Wardian suggests running your first 30 minutes at an effort that falls between your half-marathon and marathon pace, then trying to make the return trip between 5 and 15 seconds per mile faster than you went out. He loves this workout because it’s more challenging than it looks on paper and helps you practice finishing hard at the end of a race. For marathoners, it’s a great workout for simulating how you’ll feel in the the last hour of your event.
“It messes with your head in that you know what the finish line looks like and when you are suffering on the return, you know exactly how far you still have to go to be done,” he says. “And when you are not there yet, you have to dig—and I think that helps in races.”

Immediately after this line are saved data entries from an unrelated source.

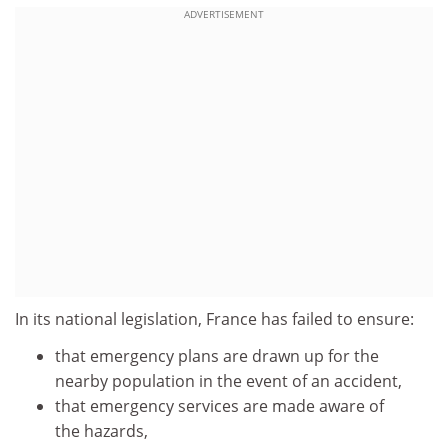
ADVERTISEMENT
In its national legislation, France has failed to ensure:
that emergency plans are drawn up for the
nearby population in the event of an accident,
that emergency services are made aware of
the hazards,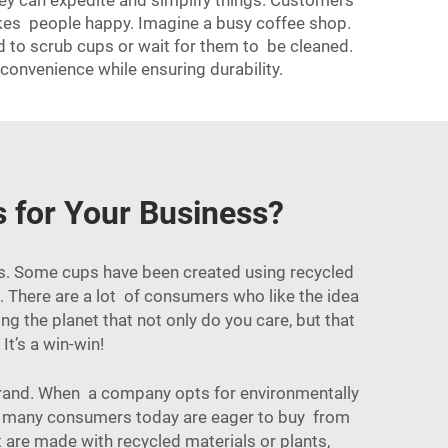
hey can expedite and simplify things. Customers
akes people happy. Imagine a busy coffee shop.
d to scrub cups or wait for them to be cleaned.
convenience while ensuring durability.
s for Your Business?
nes. Some cups have been created using recycled
s. There are a lot of consumers who like the idea
g the planet that not only do you care, but that
It’s a win-win!
 brand. When a company opts for environmentally
use many consumers today are eager to buy from
t are made with recycled materials or plants,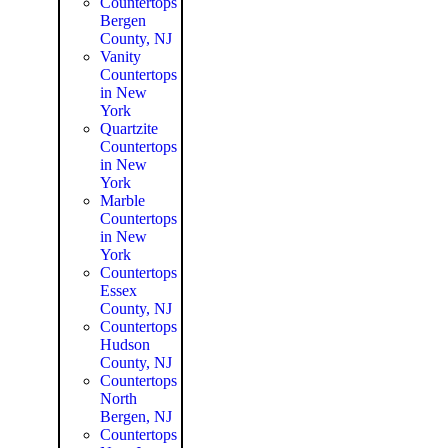
Countertops
Bergen
County, NJ
Vanity
Countertops
in New
York
Quartzite
Countertops
in New
York
Marble
Countertops
in New
York
Countertops
Essex
County, NJ
Countertops
Hudson
County, NJ
Countertops
North
Bergen, NJ
Countertops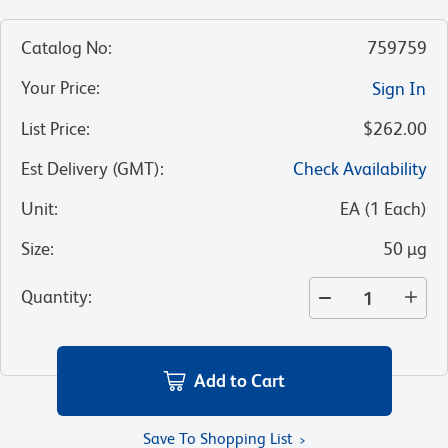
Catalog No
:
759759
Your Price
:
Sign In
List Price
:
$262.00
Est Delivery (GMT)
:
Check Availability
Unit
:
EA
(
1
Each
)
Size
:
50 µg
Quantity
:
Add to Cart
Save To Shopping List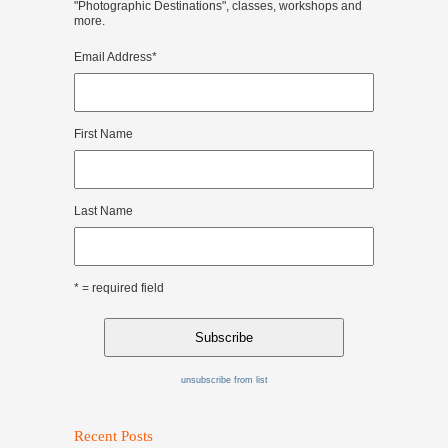
"Photographic Destinations", classes, workshops and
more.
Email Address
*
First Name
Last Name
* = required field
unsubscribe from list
Recent Posts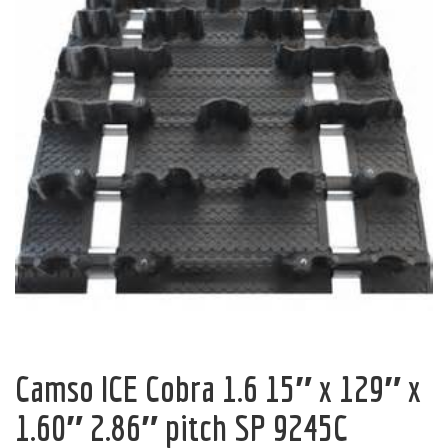
Camso ICE Cobra 1.6 15″ x 129″ x
1.60″ 2.86″ pitch SP 9245C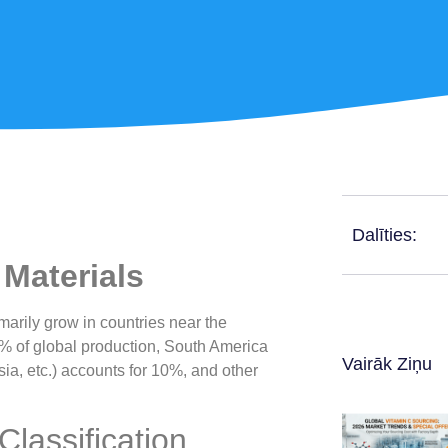
Dalīties:
Materials
rily grow in countries near the
70% of global production, South America
Vairāk Ziņu
sia, etc.) accounts for 10%, and other
lassification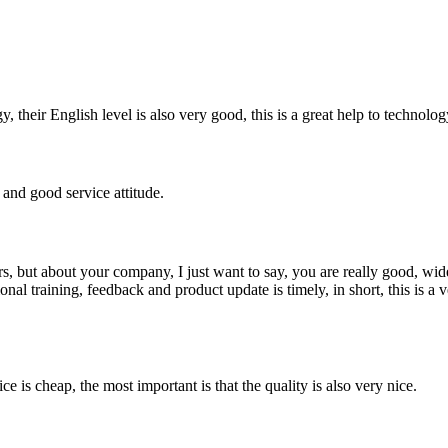
y, their English level is also very good, this is a great help to techno
and good service attitude.
, but about your company, I just want to say, you are really good, wide
 training, feedback and product update is timely, in short, this is a 
 is cheap, the most important is that the quality is also very nice.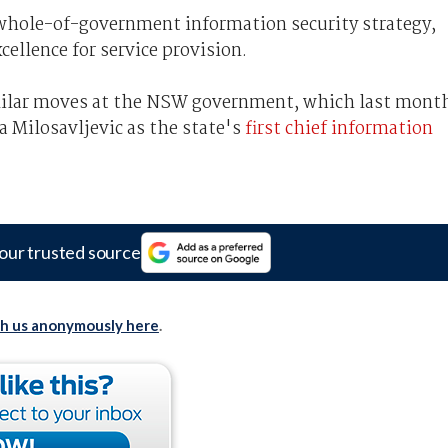
a whole-of-government information security strategy,
xcellence for service provision.
ilar moves at the NSW government, which last mont
Milosavljevic as the state's
first chief information
our trusted source
th us anonymously here
.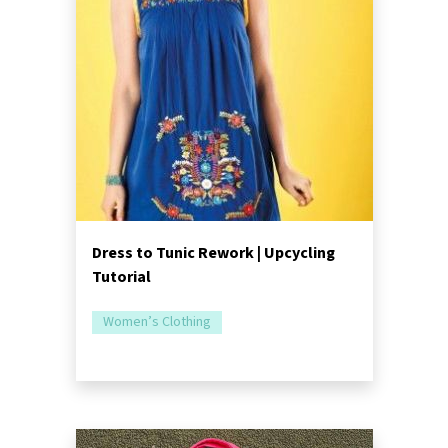
Dress to Tunic Rework | Upcycling
Tutorial
Women’s Clothing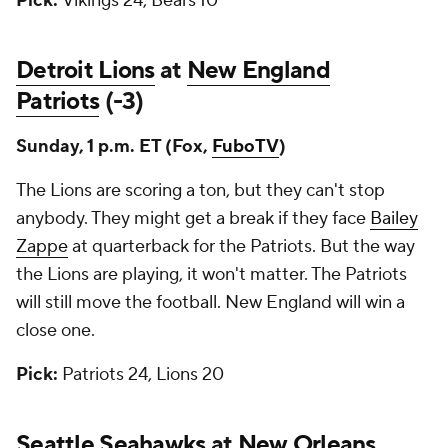
Pick:
Vikings 24, Bears 10
Detroit Lions
at
New England
Patriots
(-3)
Sunday, 1 p.m. ET (Fox,
FuboTV
)
The Lions are scoring a ton, but they can't stop
anybody. They might get a break if they face
Bailey
Zappe
at quarterback for the Patriots. But the way
the Lions are playing, it won't matter. The Patriots
will still move the football. New England will win a
close one.
Pick:
Patriots 24, Lions 20
Seattle Seahawks
at
New Orleans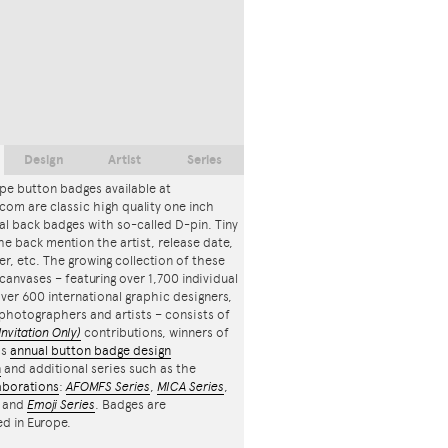
Design
Artist
Series
pe button badges available at
com are classic high quality one inch
l back badges with so-called D-pin. Tiny
the back mention the artist, release date,
r, etc. The growing collection of these
canvases – featuring over 1,700 individual
ver 600 international graphic designers,
, photographers and artists – consists of
Invitation Only)
contributions, winners of
's
annual button badge design
n
and additional series such as the
aborations
:
AFOMFS Series
,
MICA Series
,
and
Emoji Series
. Badges are
d in Europe.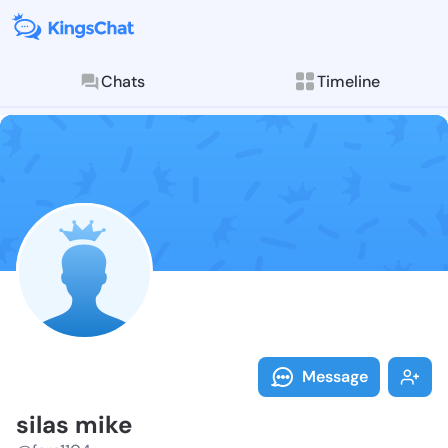
Chats
Timeline
Follow silas 
Explore posts & St
Message
silas mike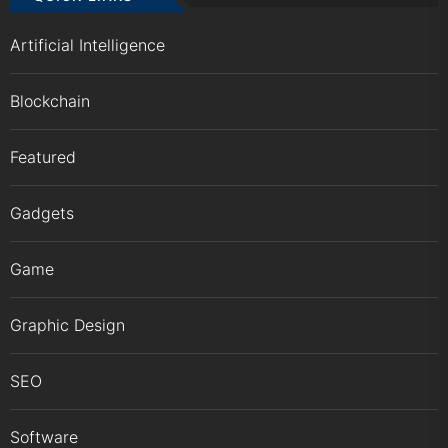
Artificial Intelligence
Blockchain
Featured
Gadgets
Game
Graphic Design
SEO
Software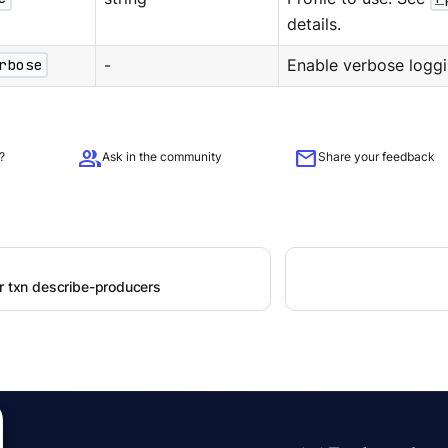
details.
rbose
-
Enable verbose loggi
group
mail
?
Ask in the community
Share your feedback
er txn describe-producers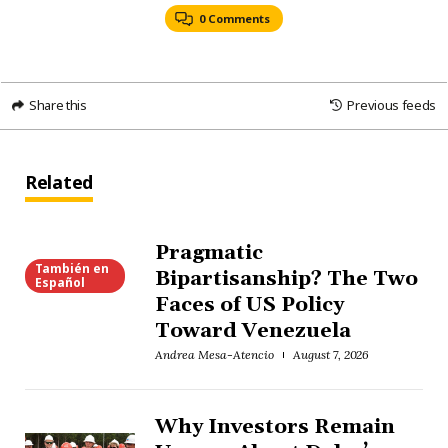
0 Comments
Share this
Previous feeds
Related
Pragmatic
También en
Bipartisanship? The Two
Español
Faces of US Policy
Toward Venezuela
Andrea Mesa-Atencio
August 7, 2026
Why Investors Remain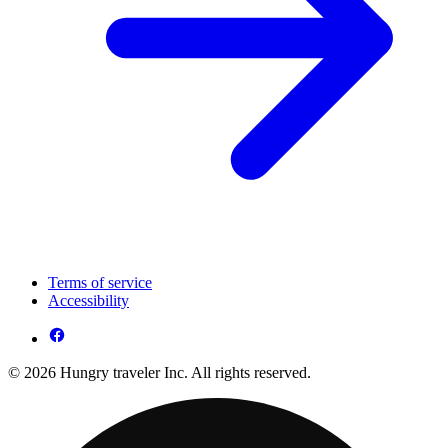
Terms of service
Accessibility
© 2026 Hungry traveler Inc. All rights reserved.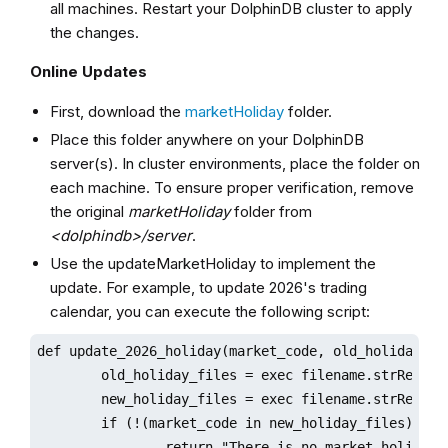
all machines. Restart your DolphinDB cluster to apply
the changes.
Online Updates
First, download the
marketHoliday
folder.
Place this folder anywhere on your DolphinDB
server(s). In cluster environments, place the folder on
each machine. To ensure proper verification, remove
the original
marketHoliday
folder from
<dolphindb>/server
.
Use the updateMarketHoliday to implement the
update. For example, to update 2026's trading
calendar, you can execute the following script:
def update_2026_holiday(market_code, old_holiday_dir
        old_holiday_files = exec filename.strReplace
        new_holiday_files = exec filename.strReplace
        if (!(market_code in new_holiday_files)){

                return "There is no market holiday f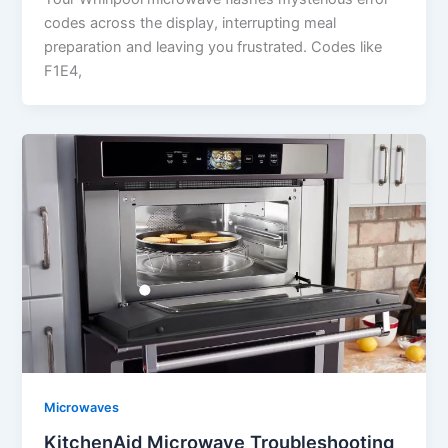
codes across the display, interrupting meal
preparation and leaving you frustrated. Codes like
F1E4,
Microwaves
KitchenAid Microwave Troubleshooting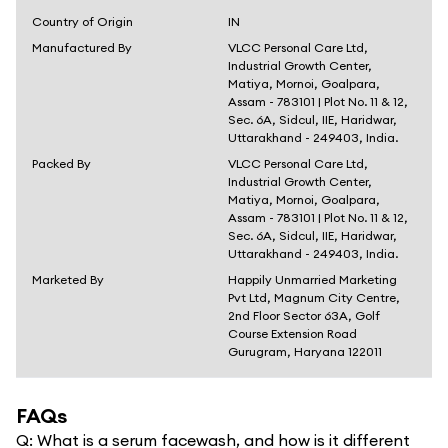
Country of Origin
IN
Manufactured By
VLCC Personal Care Ltd,
Industrial Growth Center,
Matiya, Mornoi, Goalpara,
Assam - 783101 | Plot No. 11 & 12,
Sec. 6A, Sidcul, IIE, Haridwar,
Uttarakhand - 249403, India.
Packed By
VLCC Personal Care Ltd,
Industrial Growth Center,
Matiya, Mornoi, Goalpara,
Assam - 783101 | Plot No. 11 & 12,
Sec. 6A, Sidcul, IIE, Haridwar,
Uttarakhand - 249403, India.
Marketed By
Happily Unmarried Marketing
Pvt Ltd, Magnum City Centre,
2nd Floor Sector 63A, Golf
Course Extension Road
Gurugram, Haryana 122011
FAQs
Q:
What is a serum facewash, and how is it different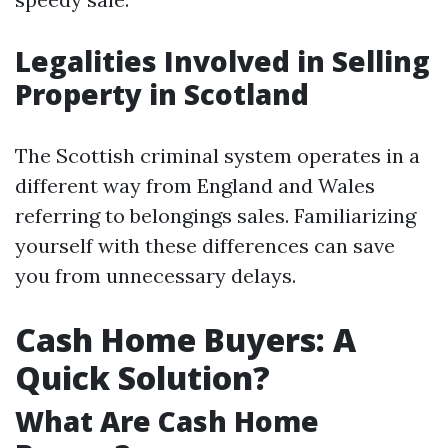
Legalities Involved in Selling
Property in Scotland
The Scottish criminal system operates in a
different way from England and Wales
referring to belongings sales. Familiarizing
yourself with these differences can save
you from unnecessary delays.
Cash Home Buyers: A
Quick Solution?
What Are Cash Home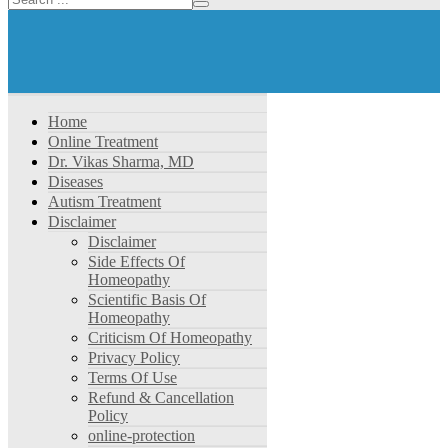
Home
Online Treatment
Dr. Vikas Sharma, MD
Diseases
Autism Treatment
Disclaimer
Disclaimer
Side Effects Of
Homeopathy
Scientific Basis Of
Homeopathy
Criticism Of Homeopathy
Privacy Policy
Terms Of Use
Refund & Cancellation
Policy
online-protection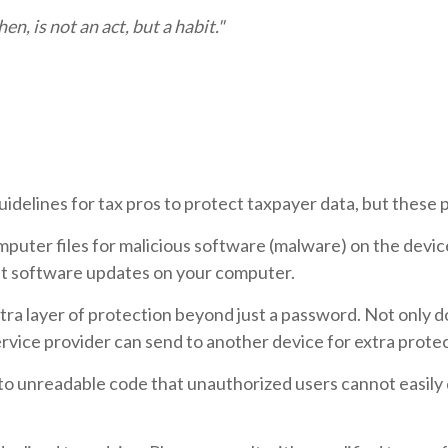
n, is not an act, but a habit."
delines for tax pros to protect taxpayer data, but these p
mputer files for malicious software (malware) on the devic
est software updates on your computer.
extra layer of protection beyond just a password. Not only
ervice provider can send to another device for extra protec
nto unreadable code that unauthorized users cannot easily 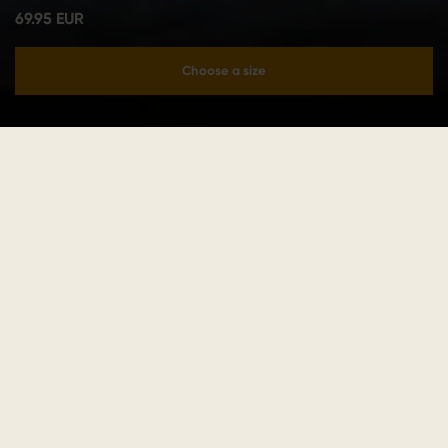
69.95 EUR
Choose a size
Add to cart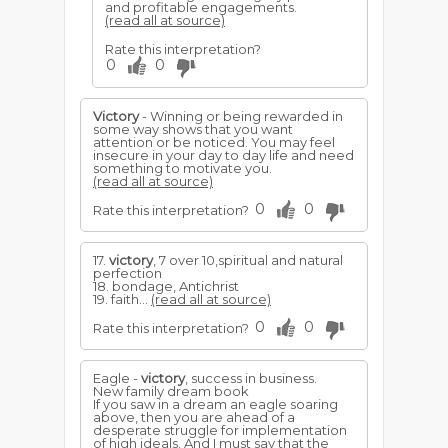
and profitable engagements.
(read all at source)
Rate this interpretation?
0
0
Victory
- Winning or being rewarded in
some way shows that you want
attention or be noticed. You may feel
insecure in your day to day life and need
something to motivate you.
(read all at source)
0
0
Rate this interpretation?
17.
victory
, 7 over 10,spiritual and natural
perfection
18. bondage, Antichrist
19. faith...
(read all at source)
0
0
Rate this interpretation?
Eagle -
victory
, success in business.
New family dream book
If you saw in a dream an eagle soaring
above, then you are ahead of a
desperate struggle for implementation
of high ideals. And I must say that the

Despite his heavy racing load and hectic travel schedule, Wardian likes to do this workout at least once a month in addition to other types of speed sessions. The effort-based nature of this progression run workout lets it be as hard or as easy as you need it to be. You can also change the time variable to alter the workout—go out for a solid 20 minutes and haul on the way back to make it a shorter, faster effort, or out for 40–60 minutes with a faster “cruise” on the way home for more of an endurance challenge.
“The workout is super simple but gets me fired up and tests me every time,” Wardian says.